> [DOCUMENT EXTRACT]
⟨

Showing posts with label demographics. Show all posts
Showing posts with label demographics. Show all posts

Tuesday, April 21, 2009

Strangers in Their Own Land

Though it may have appeared that way, Friday's post was not actually a response to Asma Ishak. I just used her invective as an illustration of projection, prejudice and name-calling that passes for internet debate these days. I've learned long since not to get into arguments with trolls; unlike them, I have better things to do with my time.

One of the commenters, however, was curious about the intermarriage of "Serbs and Bosnians" (sic - she meant Muslims, obviously) that Ishak had mentioned. There is this myth that Bosnia was a harmonious, perfectly integrated multi-cultural paradise that evil Serb nationalists brutally destroyed, forcing the Muslims to rediscover their identity. Those who believe this have it precisely backwards, as the subtitle of Alija Izetbegovic's "Islamic Declaration" (PDF) was "A Programme for the Islamization of Muslims." What better way to become the undisputed leader of Bosnia's Muslims and implement an Islamic agenda than to claim they were all in danger of perishing from "Serb aggressors" and their alleged "genocide"?

⟩

> [DATA SHOWN]

⟨

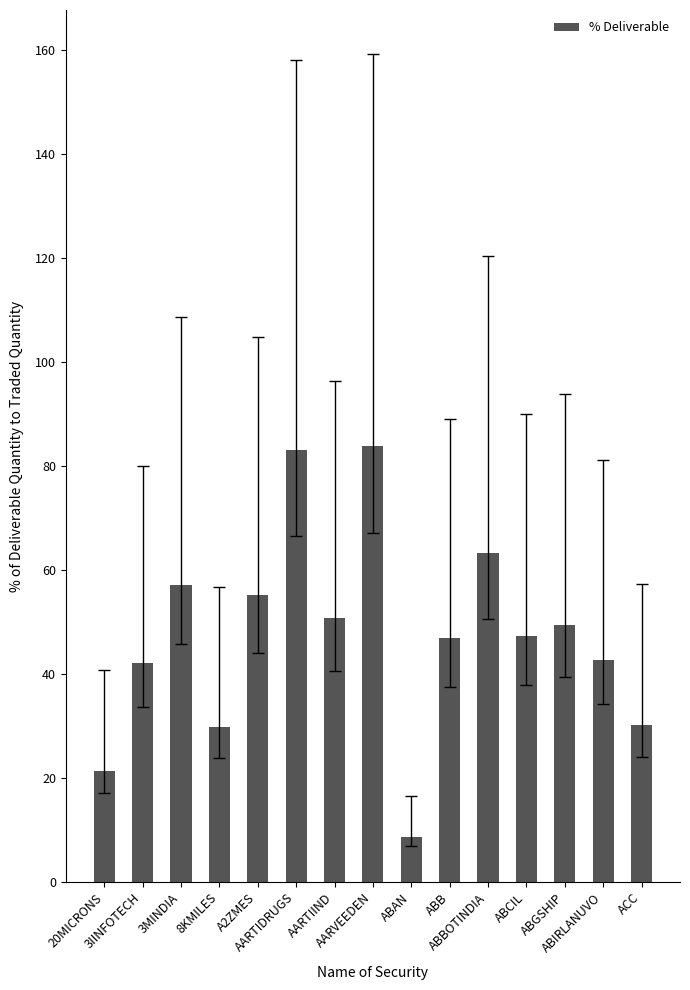

What is the value of the 5th bar from the left?

55.1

⟩

> [PROBLEMS TO WORK ON]
**A)** Answer from the blog post:
(i) On what date was the post published?
(ii) What subtitle did Alija Izetbegovic's "Islamic Declaration" carry?
(iii) What did the author use Asma Ishak's invective to illustrate?
**B)** Render this sentence from the blog post in Spanish: "I've learned long since not to get into arguments with trolls; unlike them, I have better things to do with my time."
**C)** Write out the blog post from "Though it may" up to and including "with my time.", swapping "trolls" for "provocateurs".

> [ANSWERS TO THE EXERCISES]
**A)**
(i) Tuesday, April 21, 2009.
(ii) "A Programme for the Islamization of Muslims."
(iii) Projection, prejudice and name-calling that passes for internet debate these days.

**B)** Hace tiempo que aprendí a no meterme en discusiones con los trolls; a diferencia de ellos, tengo mejores cosas que hacer con mi tiempo.

**C)**
Though it may have appeared that way, Friday's post was not actually a response to Asma Ishak. I just used her invective as an illustration of projection, prejudice and name-calling that passes for internet debate these days. I've learned long since not to get into arguments with provocateurs; unlike them, I have better things to do with my time.